* WORK REQUEST *
When you reach the line in the data below that contains "афганского посольства в", please start repeating lines exactly, and stop after the line that contains "Агитационная гр", repeating nothing else.

* DATASET EXTRACT *

====

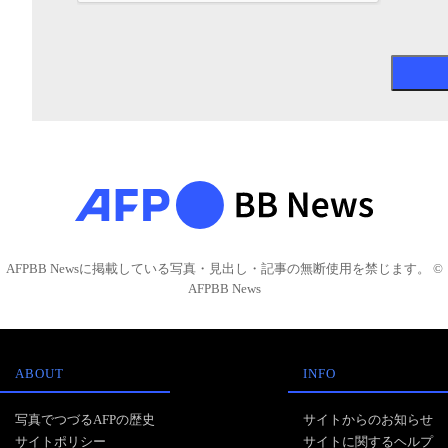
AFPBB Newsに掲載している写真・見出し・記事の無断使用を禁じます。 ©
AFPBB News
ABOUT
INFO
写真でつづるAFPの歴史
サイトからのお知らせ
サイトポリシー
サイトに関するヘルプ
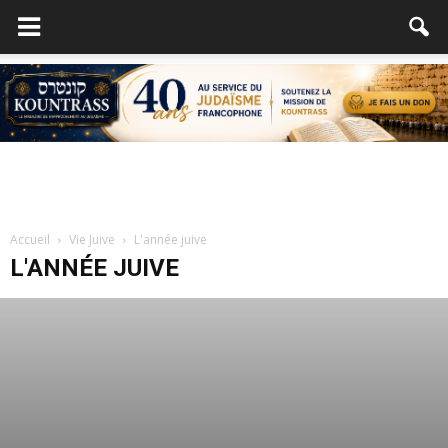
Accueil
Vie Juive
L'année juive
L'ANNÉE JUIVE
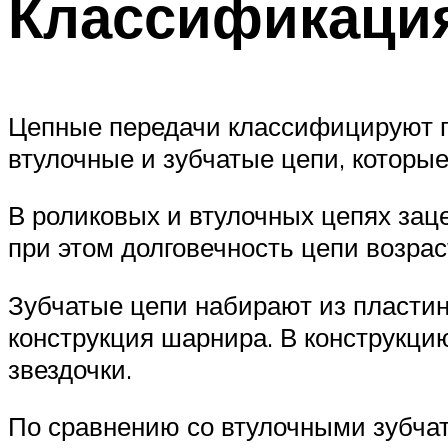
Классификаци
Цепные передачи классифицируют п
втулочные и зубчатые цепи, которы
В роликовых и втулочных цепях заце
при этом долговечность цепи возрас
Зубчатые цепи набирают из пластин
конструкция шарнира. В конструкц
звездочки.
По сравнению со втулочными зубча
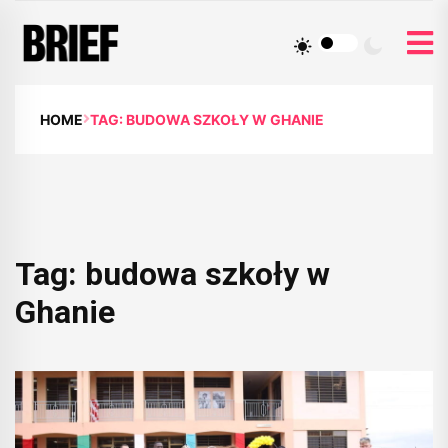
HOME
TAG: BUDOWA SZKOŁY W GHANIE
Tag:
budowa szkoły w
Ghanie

====

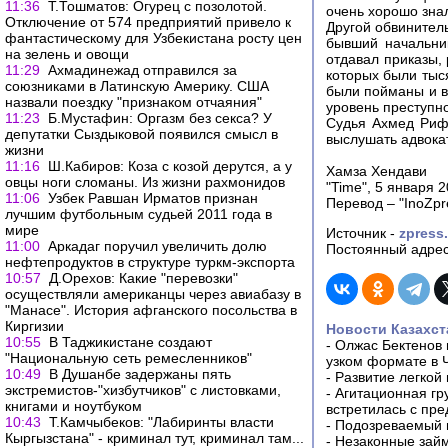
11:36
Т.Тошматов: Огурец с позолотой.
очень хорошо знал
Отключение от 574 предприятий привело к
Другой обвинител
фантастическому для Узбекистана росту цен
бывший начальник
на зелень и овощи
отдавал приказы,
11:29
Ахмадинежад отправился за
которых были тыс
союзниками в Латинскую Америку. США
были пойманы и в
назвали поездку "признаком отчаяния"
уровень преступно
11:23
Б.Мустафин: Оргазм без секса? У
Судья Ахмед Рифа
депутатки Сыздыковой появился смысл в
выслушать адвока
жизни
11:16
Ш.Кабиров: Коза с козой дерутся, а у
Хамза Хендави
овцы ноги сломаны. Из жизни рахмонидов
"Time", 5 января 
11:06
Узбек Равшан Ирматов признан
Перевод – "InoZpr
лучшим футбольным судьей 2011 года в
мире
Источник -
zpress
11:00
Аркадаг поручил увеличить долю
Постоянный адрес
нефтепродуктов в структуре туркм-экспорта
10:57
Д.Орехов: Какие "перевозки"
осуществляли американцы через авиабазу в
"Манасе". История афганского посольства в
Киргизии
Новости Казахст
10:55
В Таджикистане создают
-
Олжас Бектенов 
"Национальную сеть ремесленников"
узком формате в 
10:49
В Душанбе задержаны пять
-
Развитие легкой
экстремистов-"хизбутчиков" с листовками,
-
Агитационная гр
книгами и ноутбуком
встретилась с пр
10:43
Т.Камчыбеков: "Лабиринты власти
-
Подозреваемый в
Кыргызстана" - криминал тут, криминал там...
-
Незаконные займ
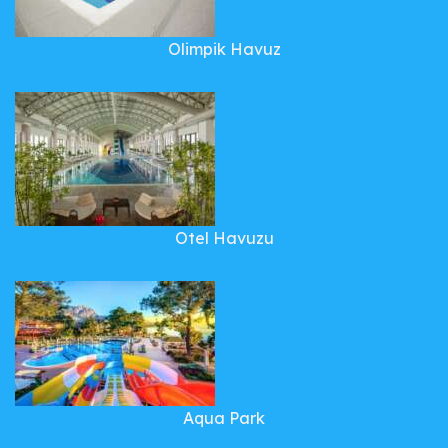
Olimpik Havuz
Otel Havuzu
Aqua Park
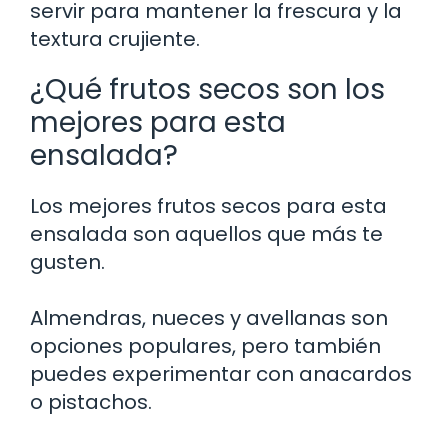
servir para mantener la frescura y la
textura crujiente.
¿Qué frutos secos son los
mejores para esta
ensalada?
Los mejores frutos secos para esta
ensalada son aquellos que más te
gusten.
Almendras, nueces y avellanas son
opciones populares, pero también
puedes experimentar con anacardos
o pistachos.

====

* EXERCISE RESPONSE *
"Манасе". История афганского посольства в
Киргизии
Новости Казахст
10:55
В Таджикистане создают
-
Олжас Бектенов 
"Национальную сеть ремесленников"
узком формате в 
10:49
В Душанбе задержаны пять
-
Развитие легкой
экстремистов-"хизбутчиков" с листовками,
-
Агитационная гр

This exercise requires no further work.